Dix points à retenir du sondage
Selon Emmanuel Dupy Président de l'IPSE dix point clés sont à retenir du sondage réalisé par l'institut.
1/ La CEDEAO recueille 90 % d’opinions favorables. Elle a plutôt bien accompli sa mission depuis sa création en 1975. C'est une institution utile et profitable.
2/ La libre circulation des personnes et des biens est plébiscitée à 80 %. C'est le grand acquis de l'organisation et cette réalité est utile à toute l'économie de l'Afrique de l'Ouest.
3/ La présidence togolaise 2017/2018 de la CEDEAO a fait du bon travail. L'initiative du Président Faure Gnassingbé d'un Sommet commun avec le CEEAC recueille la note de 7,9 sur 10 !
4/ Pour le Maroc, la porte est désormais grande ouverte. Le Royaume est attendu et il a les bonnes clefs. Son adhésion va changer la donne économique de la CEDEAO au bénéfice de tous.
5/ La Mauritanie, dont le retour est salué par 63 %, va pouvoir à nouveau participer à l'aventure ouest-africaine et apporter sa pierre. C'est un retour précieux et utile, notamment au plan sécuritaire.
6/ La Tunisie pourra « observer » de près les travaux et le fonctionnement de l'organisation ouest-africaine. C'est sans doute une première marche vers son intégration... dans quelques années.
7/ L’Algerie reste, en revanche, tenue à distance et en observation sans pouvoir espérer dans l'immédiat le statut d'observateur. Elle n'en avait, du reste, pas fait la demande officielle.

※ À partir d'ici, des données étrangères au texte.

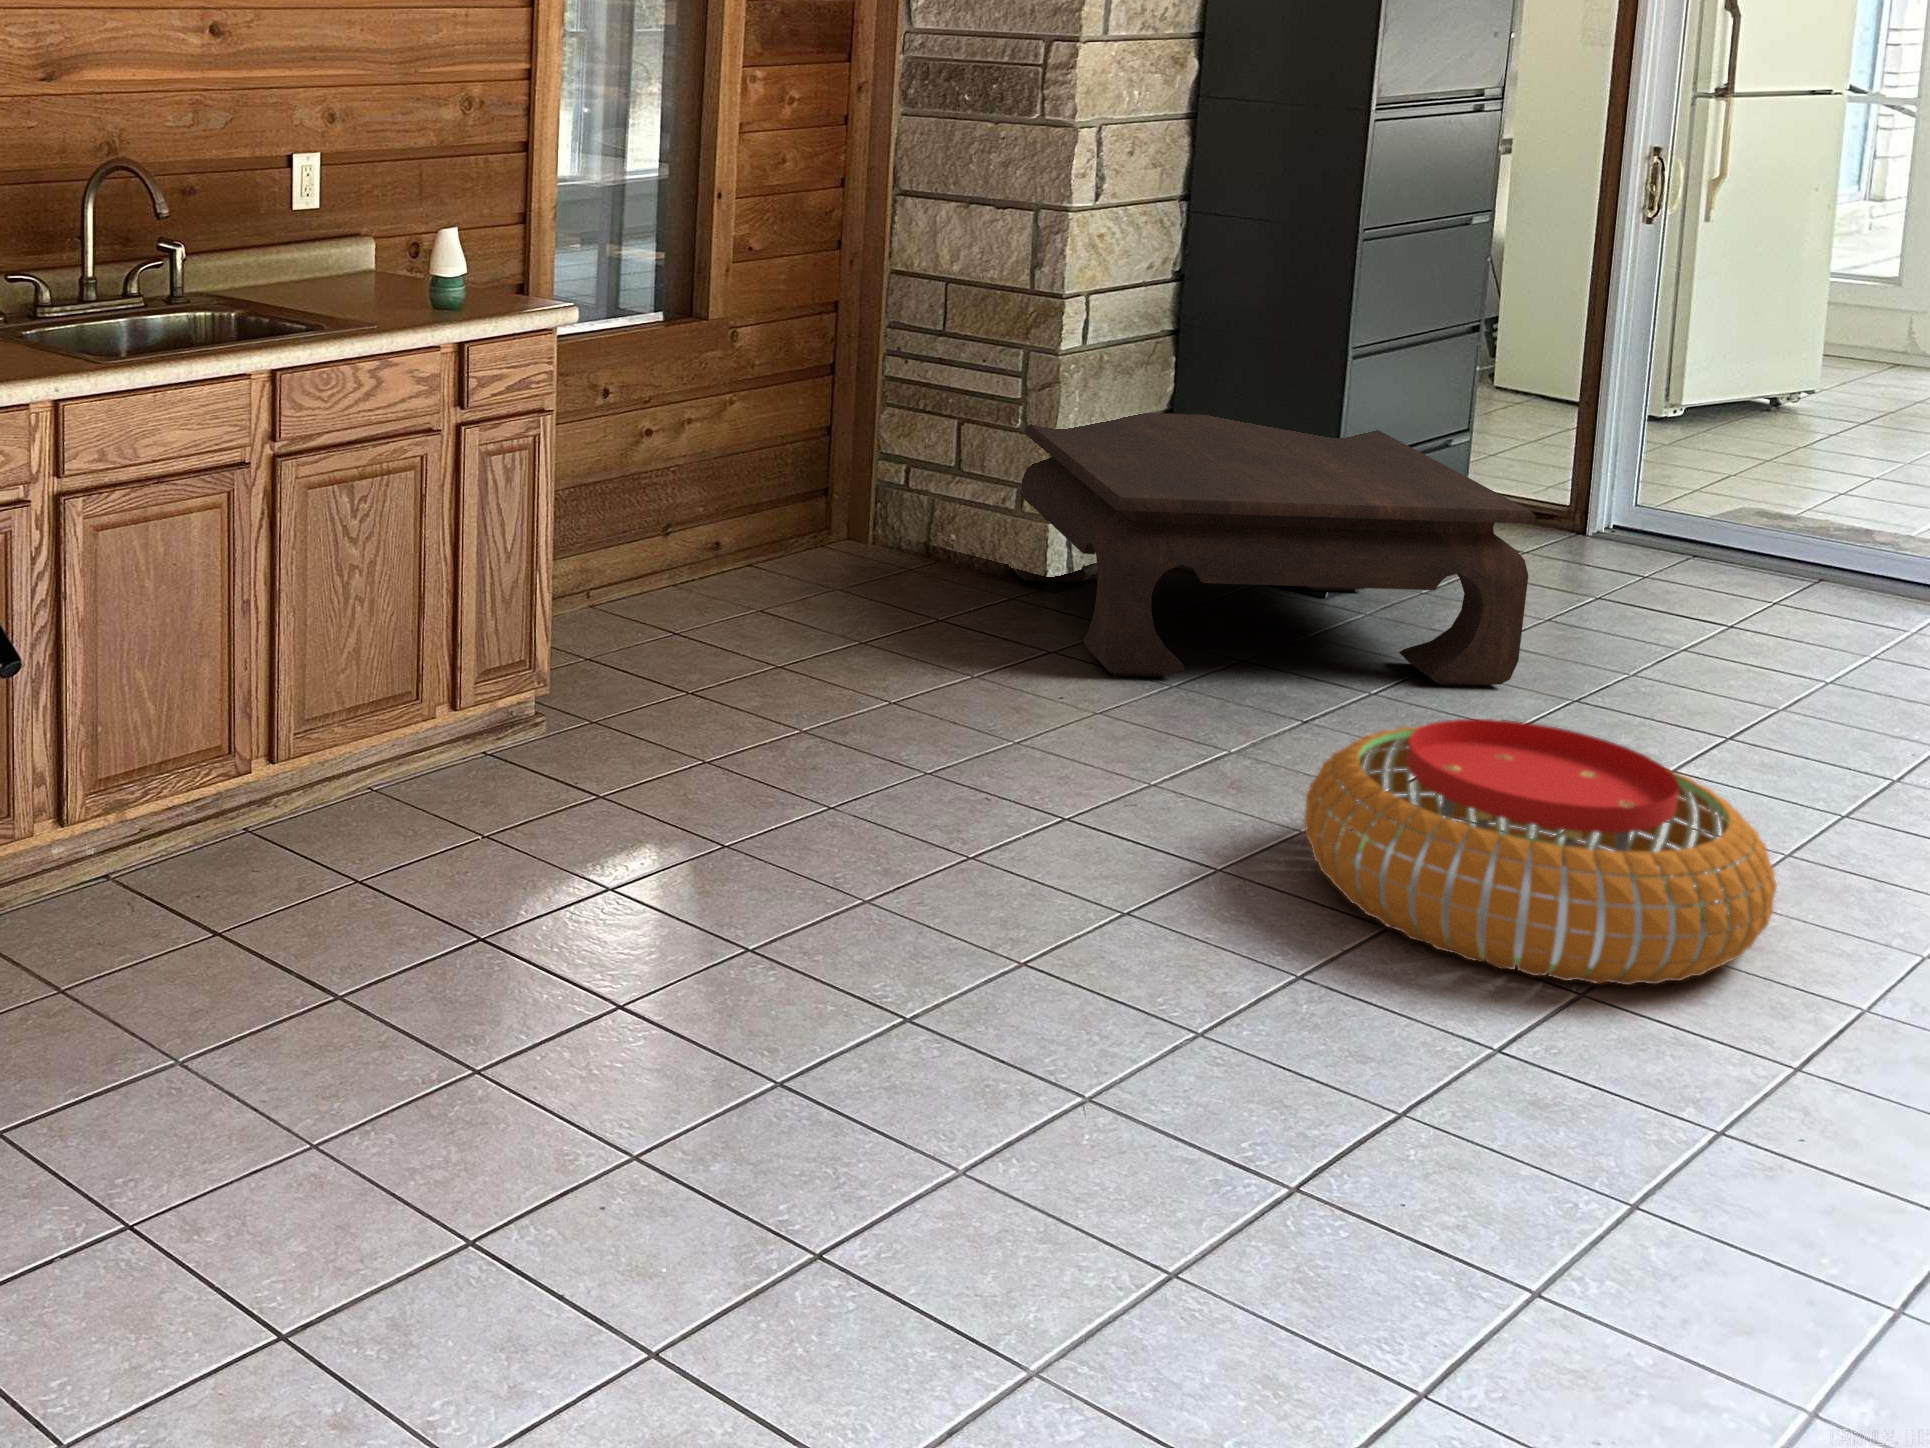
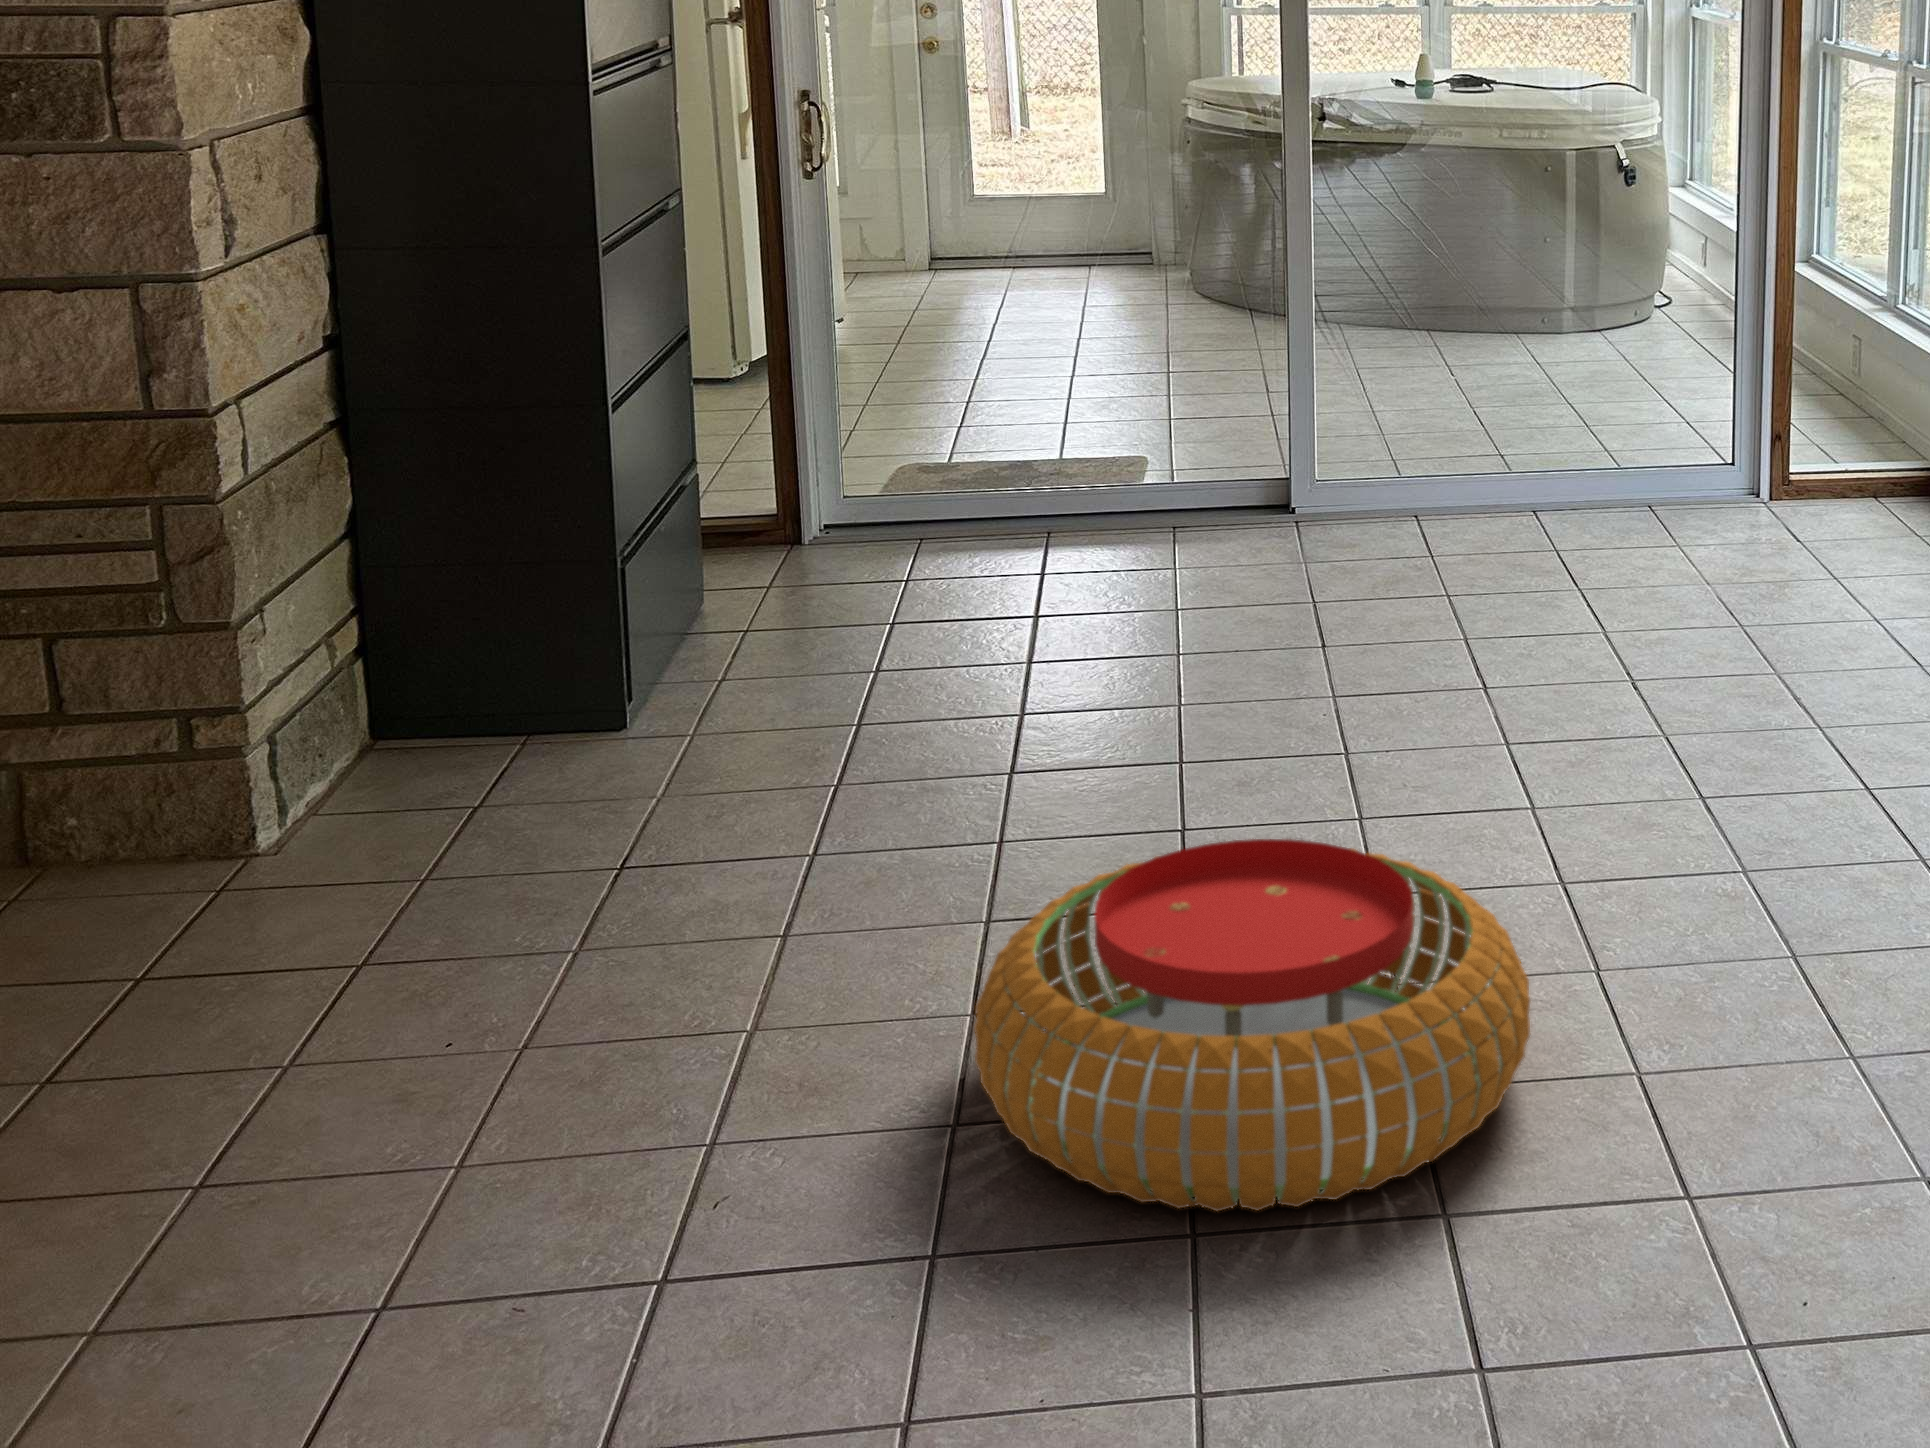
coffee table: present [1012,413,1535,686] -> none [114,484,942,962]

8/ La CEDEAO doit améliorer et harmoniser sa coopération avec toutes les autres organisations sous-régionales. C'est une impérieuse nécessité.
9/ La coopération entre la Commission et le Parlement de la CEDEAO, qui siègent l'un et l'autre à Abuja (Nigeria) ne peut que s'améliorer. Il s'agit de mieux se comprendre et de se faire confiance.
10/ Une monnaie unique de l'espace CEDEAO, même si elle fait rêver 54 %, est encore loin d'être une réalité.